Task requirements:
Repeat exactly, and only, the lines of the entries below from the one with "right knee: (728, 478)" through the one with "root of tail: (38, 127)", both ends included.
*** Provided data ***
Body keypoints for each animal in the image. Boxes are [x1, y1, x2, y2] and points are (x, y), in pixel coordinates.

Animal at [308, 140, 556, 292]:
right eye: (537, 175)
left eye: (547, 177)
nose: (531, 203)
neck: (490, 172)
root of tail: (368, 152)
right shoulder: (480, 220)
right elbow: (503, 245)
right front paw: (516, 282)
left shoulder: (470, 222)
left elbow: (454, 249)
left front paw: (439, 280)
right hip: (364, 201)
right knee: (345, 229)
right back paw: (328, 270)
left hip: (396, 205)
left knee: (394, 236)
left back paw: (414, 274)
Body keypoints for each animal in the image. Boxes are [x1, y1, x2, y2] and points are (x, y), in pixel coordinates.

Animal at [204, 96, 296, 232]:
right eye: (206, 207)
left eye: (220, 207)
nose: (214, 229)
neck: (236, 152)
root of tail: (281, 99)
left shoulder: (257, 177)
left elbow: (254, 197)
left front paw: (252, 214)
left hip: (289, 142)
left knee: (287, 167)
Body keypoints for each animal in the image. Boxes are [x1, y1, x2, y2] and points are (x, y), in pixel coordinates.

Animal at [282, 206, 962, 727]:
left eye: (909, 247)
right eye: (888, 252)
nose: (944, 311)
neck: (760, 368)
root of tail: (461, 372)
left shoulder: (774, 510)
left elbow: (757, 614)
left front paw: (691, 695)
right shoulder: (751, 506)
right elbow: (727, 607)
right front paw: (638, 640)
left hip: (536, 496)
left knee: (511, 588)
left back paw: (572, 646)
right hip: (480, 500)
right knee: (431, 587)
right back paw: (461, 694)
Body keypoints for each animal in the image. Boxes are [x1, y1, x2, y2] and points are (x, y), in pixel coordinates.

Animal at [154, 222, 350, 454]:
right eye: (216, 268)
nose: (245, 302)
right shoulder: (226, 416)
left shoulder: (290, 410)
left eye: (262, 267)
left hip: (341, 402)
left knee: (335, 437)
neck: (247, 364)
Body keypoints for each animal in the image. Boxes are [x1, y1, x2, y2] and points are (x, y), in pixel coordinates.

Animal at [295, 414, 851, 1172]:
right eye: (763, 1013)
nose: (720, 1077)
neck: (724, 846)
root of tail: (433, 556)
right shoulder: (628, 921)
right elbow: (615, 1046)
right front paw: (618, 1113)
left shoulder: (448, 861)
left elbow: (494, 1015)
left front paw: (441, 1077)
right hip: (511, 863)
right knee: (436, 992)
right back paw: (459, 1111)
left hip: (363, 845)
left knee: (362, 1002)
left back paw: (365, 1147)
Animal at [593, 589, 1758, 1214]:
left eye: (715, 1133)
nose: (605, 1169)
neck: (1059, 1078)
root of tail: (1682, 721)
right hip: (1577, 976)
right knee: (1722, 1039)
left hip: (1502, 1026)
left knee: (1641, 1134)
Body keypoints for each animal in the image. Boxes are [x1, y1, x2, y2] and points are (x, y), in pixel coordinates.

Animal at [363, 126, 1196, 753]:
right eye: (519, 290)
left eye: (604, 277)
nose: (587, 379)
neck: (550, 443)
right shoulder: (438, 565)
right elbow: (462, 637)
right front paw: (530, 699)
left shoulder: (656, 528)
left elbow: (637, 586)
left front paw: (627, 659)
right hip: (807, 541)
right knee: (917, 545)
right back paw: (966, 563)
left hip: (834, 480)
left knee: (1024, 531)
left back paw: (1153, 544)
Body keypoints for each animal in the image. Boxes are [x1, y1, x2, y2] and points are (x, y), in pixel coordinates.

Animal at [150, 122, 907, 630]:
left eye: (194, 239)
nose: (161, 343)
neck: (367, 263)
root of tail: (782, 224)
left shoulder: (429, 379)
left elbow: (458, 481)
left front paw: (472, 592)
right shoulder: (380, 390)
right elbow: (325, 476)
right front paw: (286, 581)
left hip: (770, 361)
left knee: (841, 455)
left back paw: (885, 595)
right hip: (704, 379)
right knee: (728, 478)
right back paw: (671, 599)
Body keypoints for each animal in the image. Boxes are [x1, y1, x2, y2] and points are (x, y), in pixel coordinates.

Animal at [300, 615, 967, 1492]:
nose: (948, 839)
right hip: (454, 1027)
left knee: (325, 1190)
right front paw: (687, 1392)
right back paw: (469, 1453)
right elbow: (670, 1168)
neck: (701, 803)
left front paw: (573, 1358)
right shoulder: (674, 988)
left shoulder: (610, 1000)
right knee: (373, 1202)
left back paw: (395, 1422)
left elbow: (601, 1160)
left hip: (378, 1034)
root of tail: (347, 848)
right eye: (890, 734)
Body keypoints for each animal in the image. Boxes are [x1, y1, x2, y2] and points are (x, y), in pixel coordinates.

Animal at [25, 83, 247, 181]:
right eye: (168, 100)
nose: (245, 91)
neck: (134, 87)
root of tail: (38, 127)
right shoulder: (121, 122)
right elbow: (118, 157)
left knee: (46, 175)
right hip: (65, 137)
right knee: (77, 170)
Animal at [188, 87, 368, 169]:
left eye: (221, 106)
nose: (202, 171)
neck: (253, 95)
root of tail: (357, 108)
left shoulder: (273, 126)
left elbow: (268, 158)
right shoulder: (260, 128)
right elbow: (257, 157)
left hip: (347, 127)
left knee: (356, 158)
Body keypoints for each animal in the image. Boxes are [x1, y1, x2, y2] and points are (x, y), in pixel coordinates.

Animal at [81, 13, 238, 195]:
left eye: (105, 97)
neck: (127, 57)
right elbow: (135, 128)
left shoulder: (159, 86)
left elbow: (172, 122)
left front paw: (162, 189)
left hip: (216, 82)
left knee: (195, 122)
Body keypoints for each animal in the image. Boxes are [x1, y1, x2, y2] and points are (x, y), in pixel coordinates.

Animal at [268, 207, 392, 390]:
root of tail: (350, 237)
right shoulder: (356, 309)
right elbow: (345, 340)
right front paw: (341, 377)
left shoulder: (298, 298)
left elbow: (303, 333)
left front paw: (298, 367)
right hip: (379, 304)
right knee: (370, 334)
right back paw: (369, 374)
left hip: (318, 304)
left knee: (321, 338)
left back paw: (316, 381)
***
Completed task:
right knee: (728, 478)
right back paw: (671, 599)
Body keypoints for each animal in the image. Boxes are [x1, y1, x2, y2] and points are (x, y), in pixel coordinates.

Animal at [300, 615, 967, 1492]:
nose: (948, 839)
right hip: (454, 1027)
left knee: (325, 1190)
right front paw: (687, 1392)
right back paw: (469, 1453)
right elbow: (670, 1168)
neck: (701, 803)
left front paw: (573, 1358)
right shoulder: (674, 988)
left shoulder: (610, 1000)
right knee: (373, 1202)
left back paw: (395, 1422)
left elbow: (601, 1160)
left hip: (378, 1034)
root of tail: (347, 848)
right eye: (890, 734)
Body keypoints for each animal in the image. Boxes are [x1, y1, x2, y2] and points are (x, y), in pixel coordinates.

Animal at [25, 83, 247, 181]:
right eye: (168, 100)
nose: (245, 91)
neck: (134, 87)
root of tail: (38, 127)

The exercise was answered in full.